Our Driving Digital Strategy report was compiled following extensive consultations with educators across the UK, and detailed the biggest barriers to successful tech adoption in schools. Last time we focused on the thorny Ofsted issue, asking why there is no current requirement for technology provision in the Ofsted framework, and no encouragement for schools to use tech and allocate resources and funding accordingly.
Closely linked to the Ofsted question is the issue of measurement. Many educators are turning to technology to help track results, but our consultations identified a clear call to fundamentally reevaluate the way that progress in education is measured, recognising that data needs to be harnessed to power active change, not just used as a static measure of success or failure.

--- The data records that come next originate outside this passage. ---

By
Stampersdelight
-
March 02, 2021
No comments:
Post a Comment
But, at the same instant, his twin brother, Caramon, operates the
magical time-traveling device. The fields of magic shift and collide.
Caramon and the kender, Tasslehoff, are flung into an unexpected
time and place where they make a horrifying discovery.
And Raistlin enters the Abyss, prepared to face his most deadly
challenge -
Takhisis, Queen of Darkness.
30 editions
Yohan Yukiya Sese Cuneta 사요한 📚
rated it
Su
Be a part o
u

BESA, the trade association for education suppliers, agreed. They said: “Instead of standardised tests which assess the ability to absorb and regurgitate rote materials, many call for ongoing measurement to appraise research skills, applied knowledge and practical ability – vital in paving the way for employment and beyond.”
However, we also uncovered feelings of inertia, where change is theoretically possible but is slow to come to fruition. Risk-averse educators are unwilling to act without clear guidelines, and again, this is where the need for a coherent digital strategy from Government comes in.
So, this brings us full circle. Our Driving Digital Strategy campaign has provided a starting point for more in-depth discussions about what informed and strategic technology acquisition means for educators. It is clear from our consultations that technology can significantly improve teaching and learning, but that fragmentation and unfocused digital strategies can lead to disillusionment, lack of adoption and even negative impacts on learning experience and outcomes.
It is important for Government to build a more coherent digital strategy for educators, but this won’t happen unless we, those at the coal face of education, continue to ask for it. And it’s conversations like this which this move us closer to discovering what it is the industry really needs. We can’t write the strategy document ourselves, but our consultations have provided the following guidance.
A digital strategy must:
– Be devised for the many, taking into account considerations of those who can’t or don’t understand technology, as well as the digital trailblazers who drive conversations and move the agenda
– Help formalise accreditation or measurement of effective use of technology in schools
– Be advisory, moving away from the mandated use of some systems we’ve seen in the past
– Provide help in overcoming common challenges to tech use, including procurement, training and dealing with legacy systems
– Help teachers make the most of technology, beginning with a clear strategy and goals for its use
– Demonstrate how edtech can help teachers and students and provide guidance on measuring its ROI
We’d love to continue the conversation – and we’ll be continuing to push for change. Let’s keep talking.